Zu letzteren gehören die bereits erfolgten - und dringend erforderlichen - substanzerhaltenden Arbeiten. Dazu zählen die Fundamentisolierung gegen aufsteigende Feuchtigkeit, die Natursteinsanierung der Kirchenfenster infolge brüchigen Materials, die Gewölbesanierung wegen der Risse und die Dachstuhlsanierung aufgrund von Holzfäulnis. "Und auch die Glocken können nun wieder geläutet werden, da die Schwingungsmessungen nach der Sanierung gute Ergebnisse gebracht haben", berichtet Arno Lennartz.

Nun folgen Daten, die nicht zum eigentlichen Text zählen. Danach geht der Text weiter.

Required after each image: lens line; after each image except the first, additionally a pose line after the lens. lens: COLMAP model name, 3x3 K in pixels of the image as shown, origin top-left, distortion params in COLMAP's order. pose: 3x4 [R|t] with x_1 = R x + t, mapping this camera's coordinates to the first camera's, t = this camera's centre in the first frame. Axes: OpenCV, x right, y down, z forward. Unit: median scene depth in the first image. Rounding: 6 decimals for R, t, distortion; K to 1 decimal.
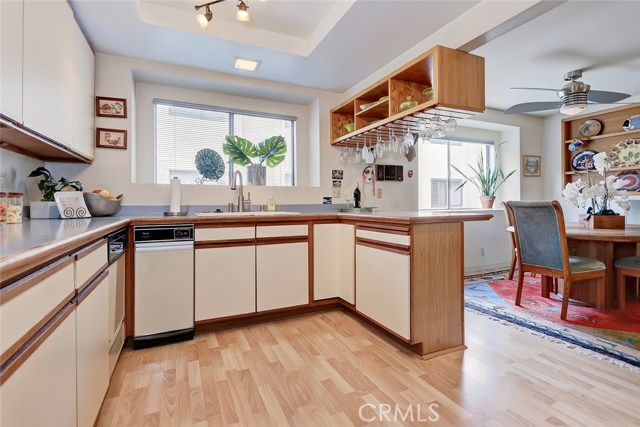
lens RADIAL K [[299.8, 0, 326.1], [0, 299.8, 203.8], [0, 0, 1]] dist [0.008635, -0.003137]
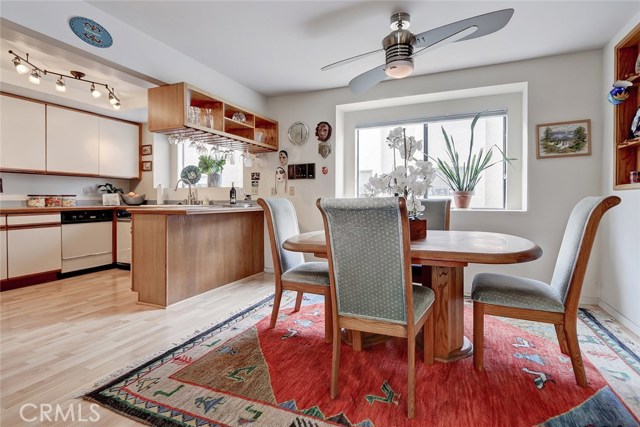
lens RADIAL K [[310.4, 0, 329.1], [0, 310.4, 202.4], [0, 0, 1]] dist [-0.000182, -0.001452]
pose [[0.684333, 0.012839, -0.729057, 1.183353], [-0.007454, 0.999916, 0.010611, -0.006979], [0.729132, -0.001827, 0.684371, 0.358652]]
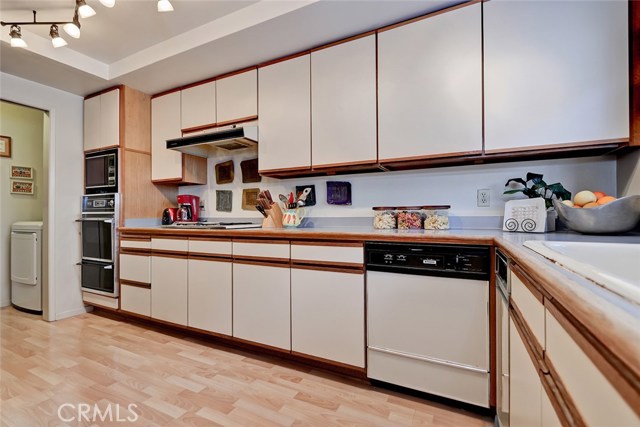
lens RADIAL K [[299.8, 0, 316.5], [0, 299.8, 213.5], [0, 0, 1]] dist [0.008635, -0.003137]
pose [[-0.780963, 0.005783, -0.624551, 0.060214], [0.004923, 0.999983, 0.003103, -0.004089], [0.624558, -0.000651, -0.780978, 0.763289]]
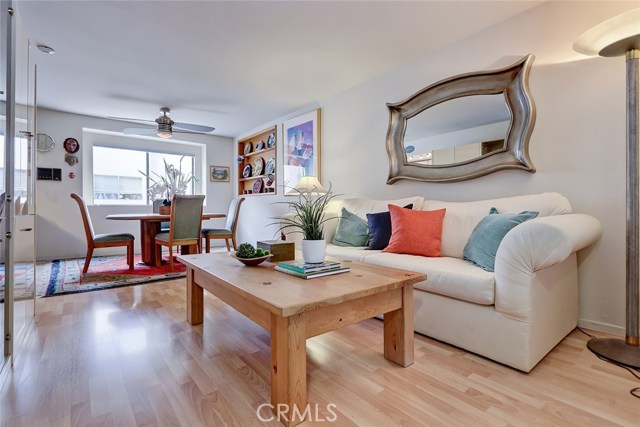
lens RADIAL K [[299.8, 0, 314.2], [0, 299.8, 211.4], [0, 0, 1]] dist [0.008635, -0.003137]
pose [[0.971145, 0.006980, 0.238386, 1.123528], [-0.008075, 0.999961, 0.003617, 0.046784], [-0.238351, -0.005438, 0.971164, -0.570926]]
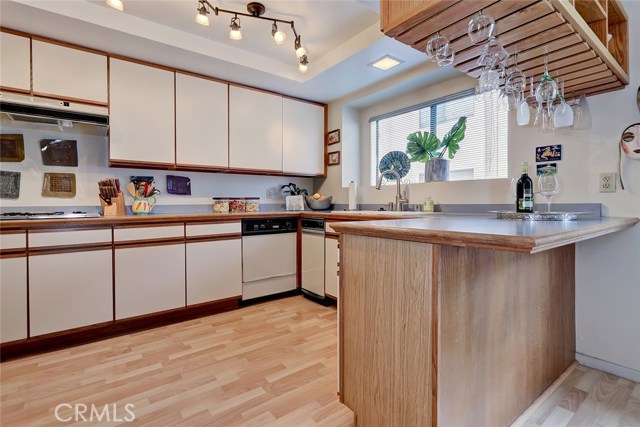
lens RADIAL K [[299.8, 0, 303.6], [0, 299.8, 206.8], [0, 0, 1]] dist [0.008635, -0.003137]
pose [[0.186175, 0.016980, -0.982370, 0.531614], [-0.002447, 0.999856, 0.016819, -0.002683], [0.982513, -0.000727, 0.186190, 0.433574]]
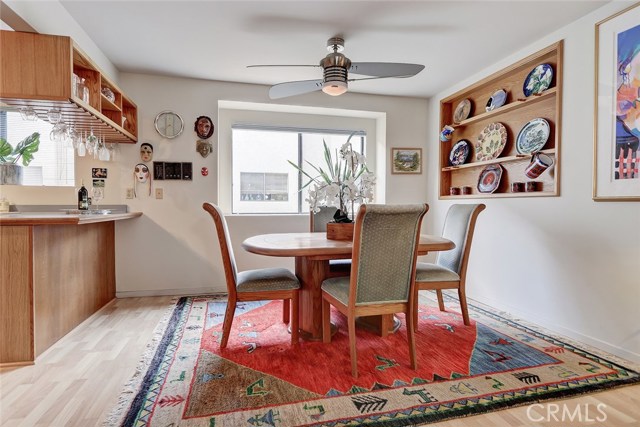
lens RADIAL K [[340.3, 0, 315.5], [0, 340.3, 213.6], [0, 0, 1]] dist [0.003532, -0.002795]
pose [[0.982047, 0.016273, -0.187934, 0.897361], [-0.012537, 0.999700, 0.021051, -0.003521], [0.188220, -0.018317, 0.981956, 0.101267]]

Das ist die neue Kapelle St. Lambertus in Immerath (neu) FOTO: Jürgen Laaser

Neu erstellt worden ist eine Rampe mit Freifläche vor dem rechten Seiteneingang, um einen barrierefreien Zugang zur Kirche zu ermöglichen. In Folge der Arbeiten an den Gewölberissen wurde zudem ein neuer Anstrich erforderlich. Die Untersuchung der vorhandenen Anstrichschichten ergab, dass insgesamt sechs Ausmalungen stattgefunden haben. "In enger Zusammenarbeit mit der Kirchengemeinde, der Bauabteilung des Bistums Aachen und der Denkmalpflege haben wir uns entschieden, die Erstausmalung aus dem Jahr 1868 für die neue Ausmalung zugrunde zu legen", erläutert Arno Lennartz.

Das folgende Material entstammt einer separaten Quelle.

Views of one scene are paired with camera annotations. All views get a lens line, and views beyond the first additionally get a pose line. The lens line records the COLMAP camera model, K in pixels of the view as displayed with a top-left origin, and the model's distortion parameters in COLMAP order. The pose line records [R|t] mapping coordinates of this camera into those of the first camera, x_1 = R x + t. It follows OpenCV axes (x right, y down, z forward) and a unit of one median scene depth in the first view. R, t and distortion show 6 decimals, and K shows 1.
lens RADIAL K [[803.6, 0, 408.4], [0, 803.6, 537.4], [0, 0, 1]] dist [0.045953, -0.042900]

Genau daran wird nun noch gearbeitet. "Mit dem Fortschritt der Ausmalung können dann nach und nach die Gerüste abgebaut werden", sagt Lennartz. Als eine der letzten Maßnahmen werde im Mai eine neue Beleuchtung installiert. Statt der bisherigen Pendellampen werden dann Strahlenkränze das Mittel- und Seitenschiff von St. Valentin erhellen.